What he can control is himself. "I'm a very patient person. That's unusual for a chef. I don't yell and scream," he said with a smile. While out one day, he saw a hawk swoop down and grab a rabbit, "I laid down on the frozen beach for about half an hour watching it." Often at low tide, he'll lie prone on the slimy rocks and take photos of shorebirds on their level.
"There's a lot of waiting in birding. It's kind of like a duck hunt video game; you never know what's going to pop up," he said one recent morning from his perch on the muddy green rocks below the Old Saybrook Causeway, his feet nearly in the water. His goal was to get the perfect shot of a diving osprey.
Watchfully waiting, blending into his surroundings, enables him to see things most people miss. The most unusual creature he has seen is a mink that lives in the causeway rocks, unseen by the hundreds of drivers, walkers, runners and anglers who use the causeway daily.
"I've been sober since 2010," Rowe says right up front, in person and online, in the hope that it will help someone else put down the bottle. "I take it one bird at a time," he wrote in one of his posts to his Kristofer Rowe Photography Facebook page, which he started in August of 2012 and to date has more than 3,100 "likes." Many people reach out to him through Facebook and urge him on, thank him for his inspiration and share their own bird encounters.
Many more people, awed by his talent behind the lens, thank him for sharing his photos so freely. Although not big business yet, he sells prints and notecards online through Facebook and his flickr.com/photos/coastalconn.
One photograph of an osprey with a bloody fish clutched in its talons won him a spot on the National Audubon's Top 100 Photo contest winners list. He also won Photo of the Year on thephotoforum.com.
He shoots with humble equipment, a 6-year-old Nikon D300, with a Tamron 200-500 SP F5-6.3 lens. "It's more about the eye," he says, although acknowledging equipment costing 20 times his $900 investment would be nice.

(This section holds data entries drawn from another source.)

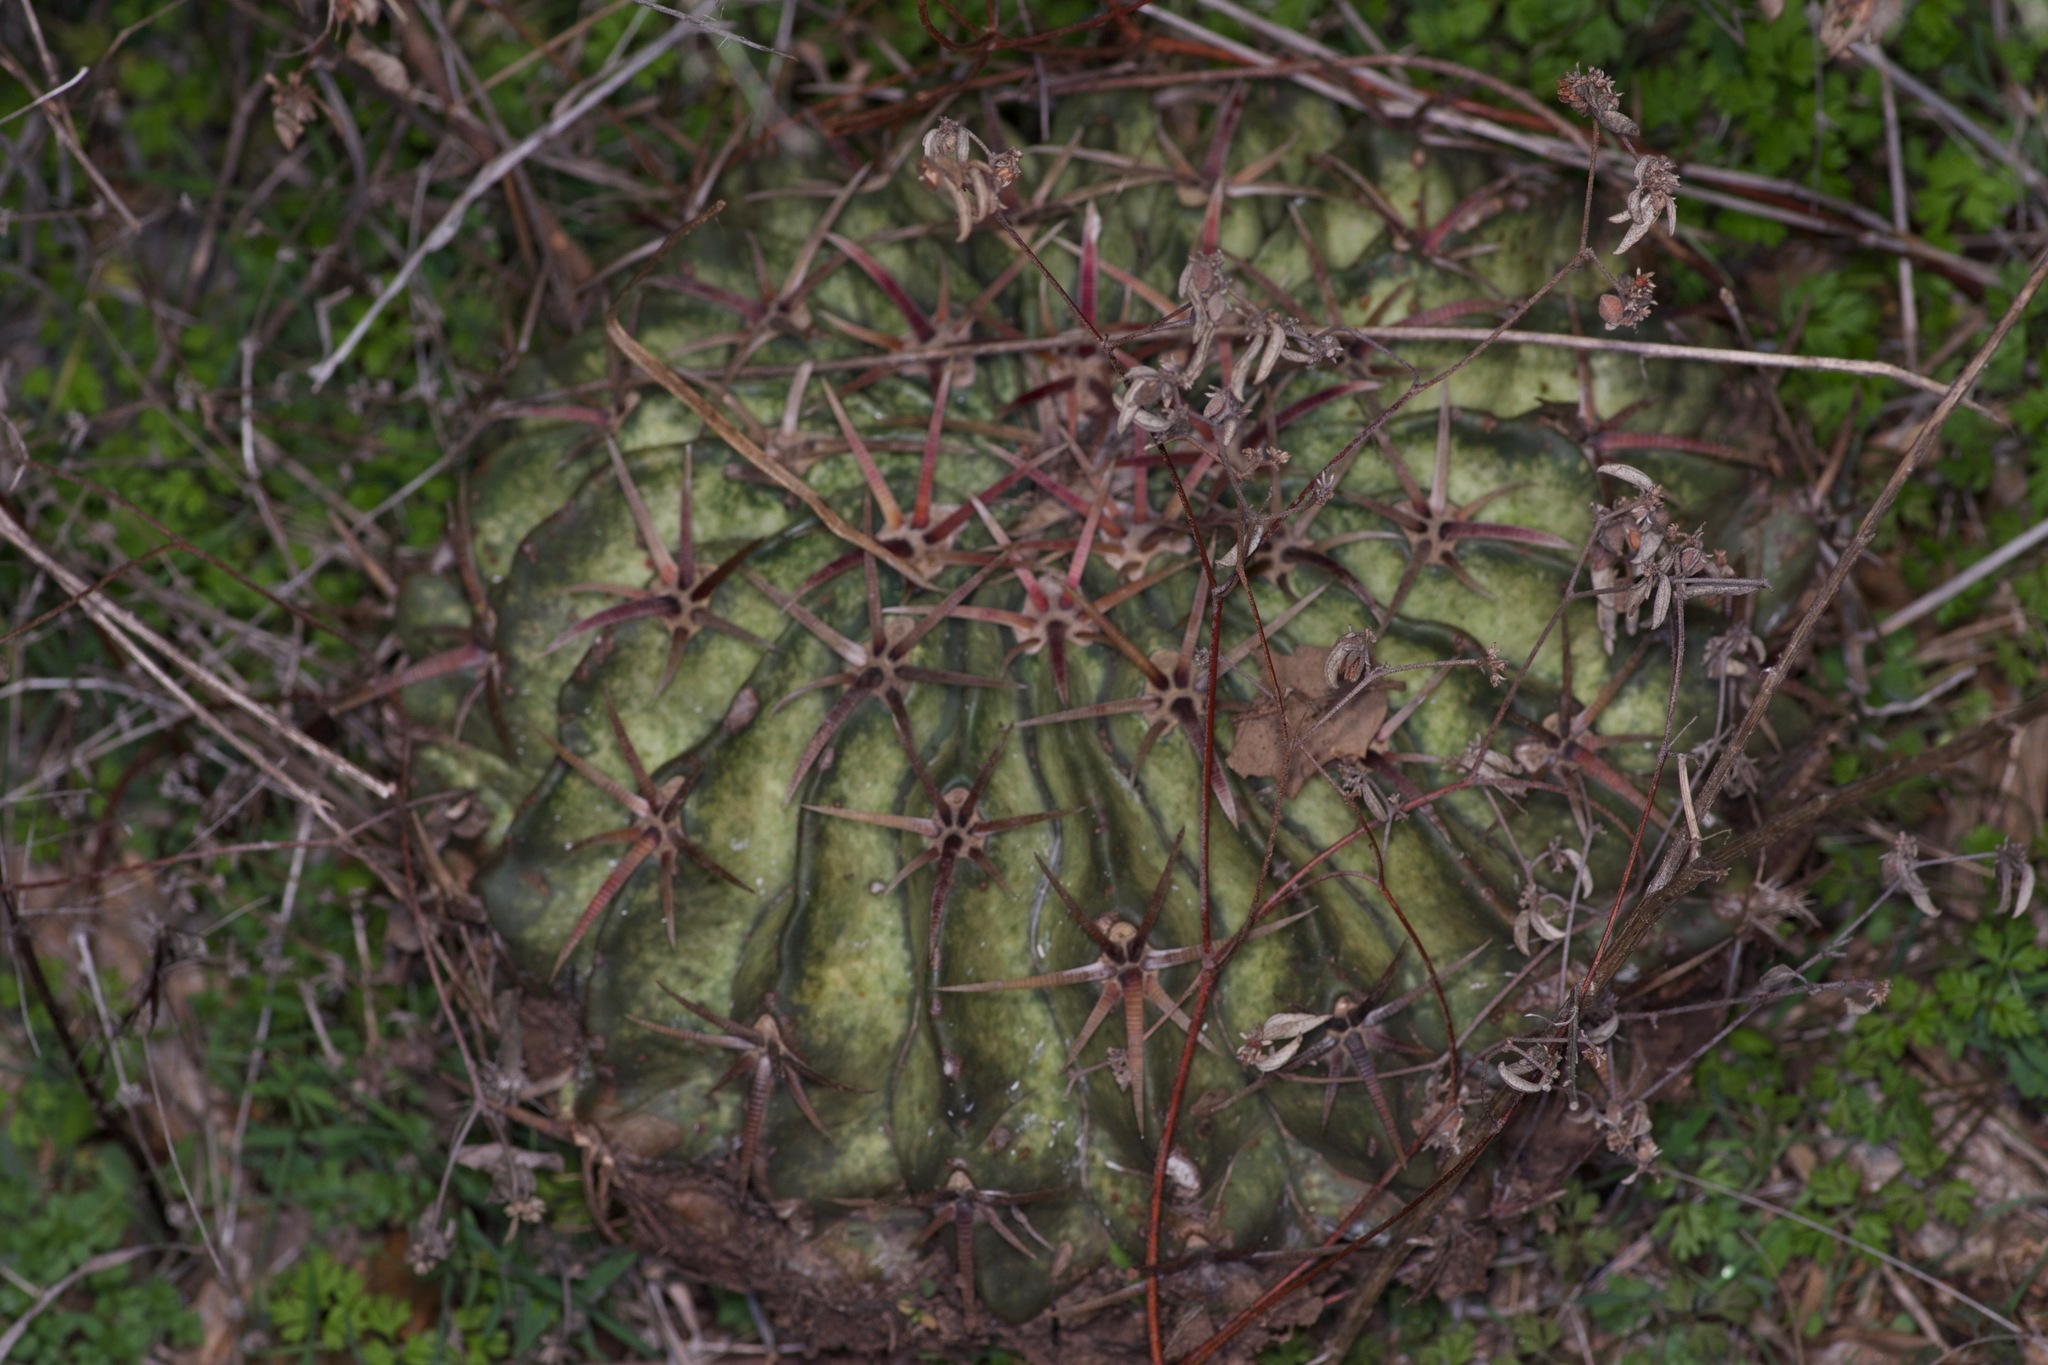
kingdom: Plantae
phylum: Tracheophyta
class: Magnoliopsida
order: Caryophyllales
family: Cactaceae
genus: Echinocactus
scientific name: Echinocactus texensis
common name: Devil's pincushion
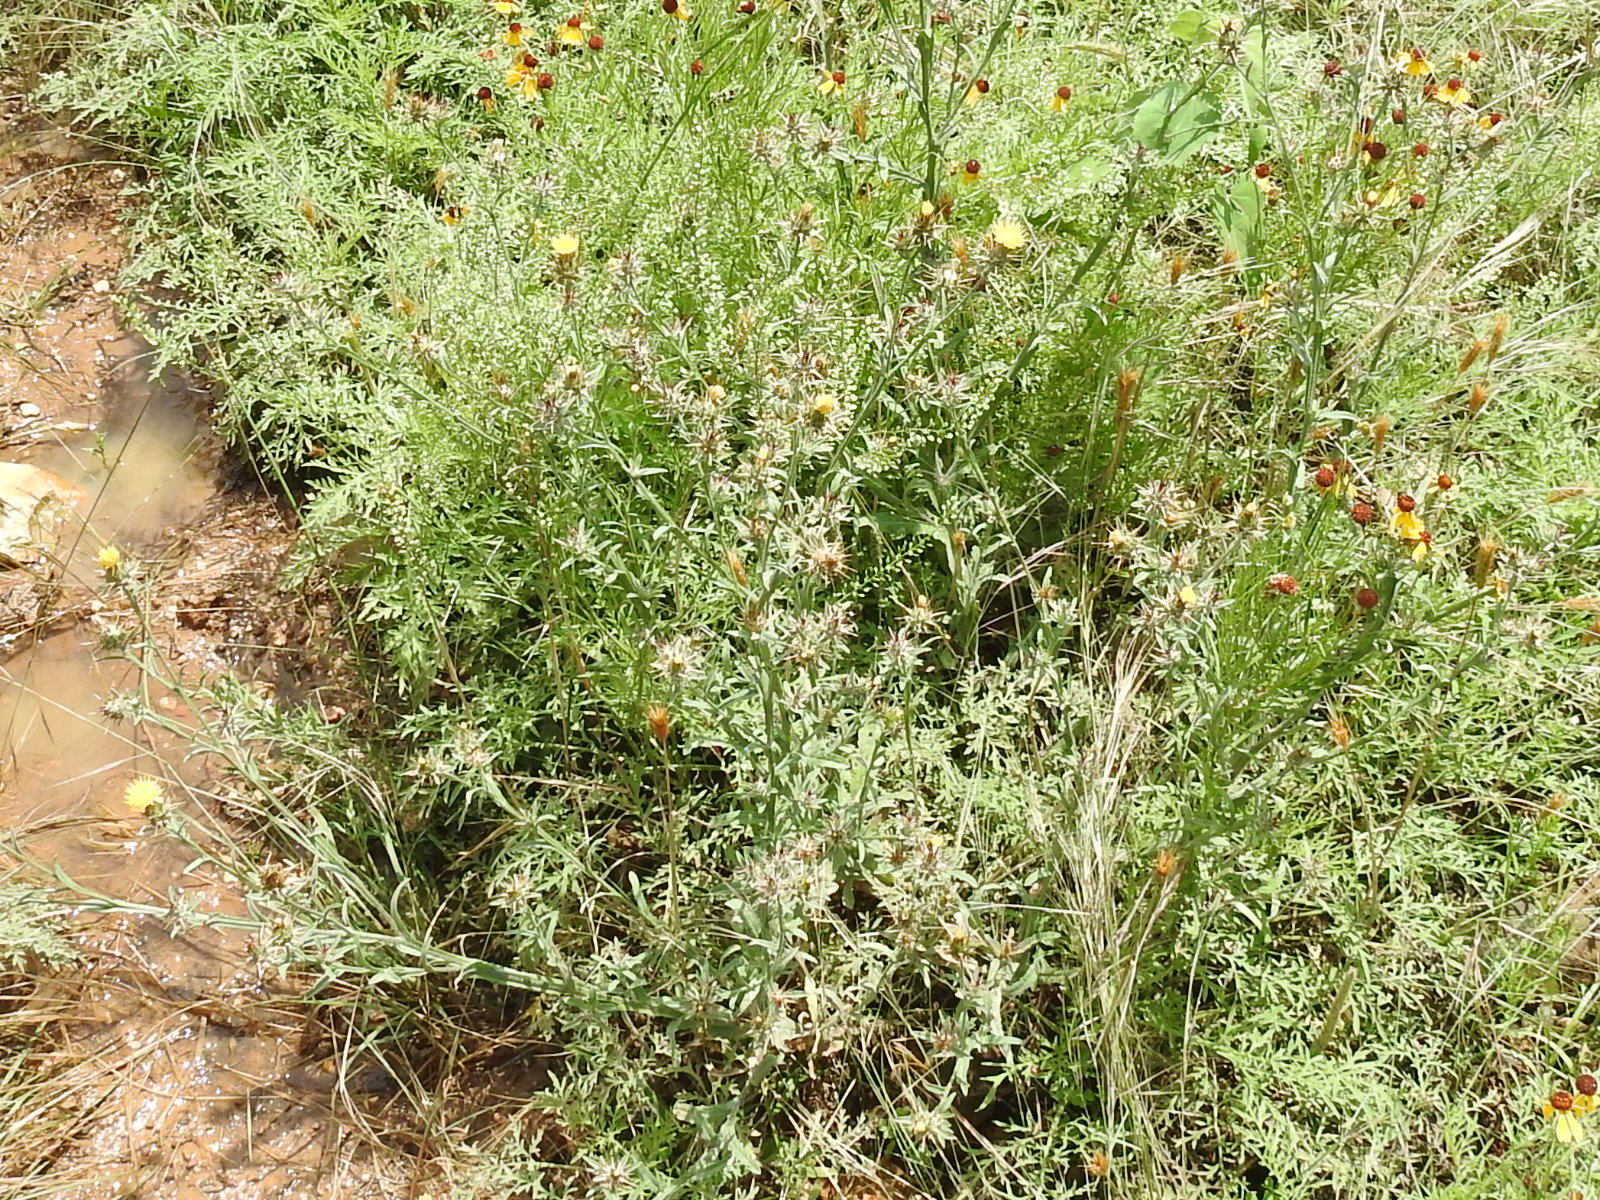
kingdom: Plantae
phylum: Tracheophyta
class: Magnoliopsida
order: Asterales
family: Asteraceae
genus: Centaurea
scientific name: Centaurea melitensis
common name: Maltese star-thistle
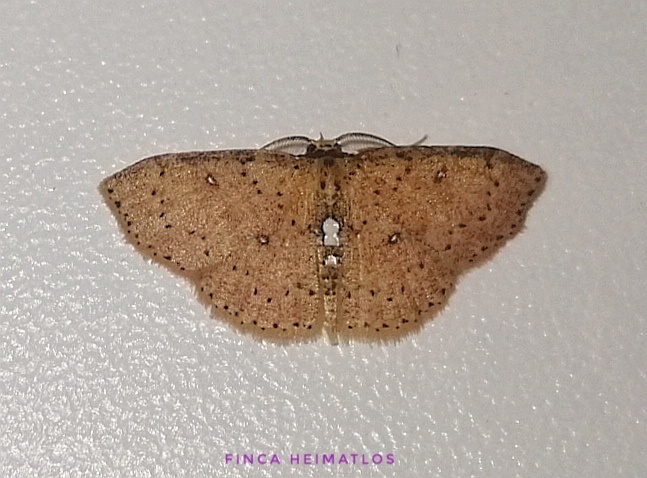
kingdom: Animalia
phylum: Arthropoda
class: Insecta
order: Lepidoptera
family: Geometridae
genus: Cyclophora
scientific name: Cyclophora megista
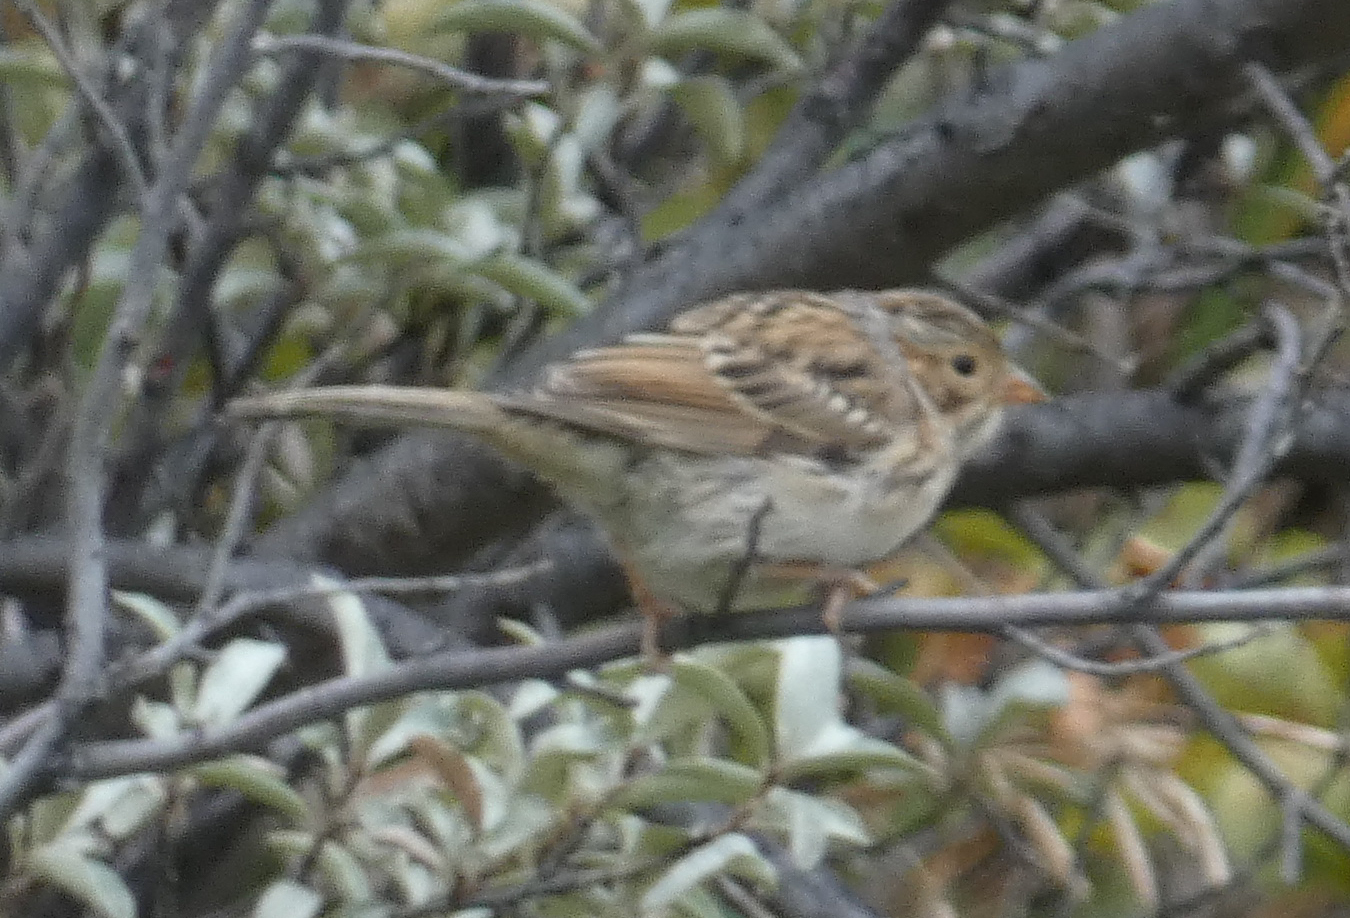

It's similar to the difference between chefs. The Food Network's "Chopped" show is a good example, and a show Rowe applied to to be a contestant. "Chopped" competitors are given identical ingredient baskets to prepare meals in identical kitchens, but use their own creativity and skill to achieve widely varying results. Rowe made it as far as the tryouts in New York, but they said he was "overqualified" and not "colorful" enough. He auditioned prior to 2010 and his venture into sobriety and photography.
Rowe started in the restaurant business in 1988 as a line cook in upstate New York while still in high school. He worked for seven years in the Berkshires, at a few popular shoreline restaurants here, and has been the celebrated chef at the Bee & Thistle for six years. He is a graduate of the Culinary Institute of America in Hyde Park, N.Y.
Linnea and David Rufo, owners of the Bee & Thistle, support Rowe's photography. A gallery for his photos is part of the inn's renovation plan. For his recent 40th birthday, they surprised him with a trip to A Place Called Hope, where he was able to hold an injured red-tailed-hawk and take remarkable photos of her and other injured resident birds in their care.
"It started out as a summer job, and I fell in love with kitchens," Rowe, the chef, recalls. Photography started out as a way to pass the time, and now "I just love my birds." From his photographs it seems the feeling is mutual.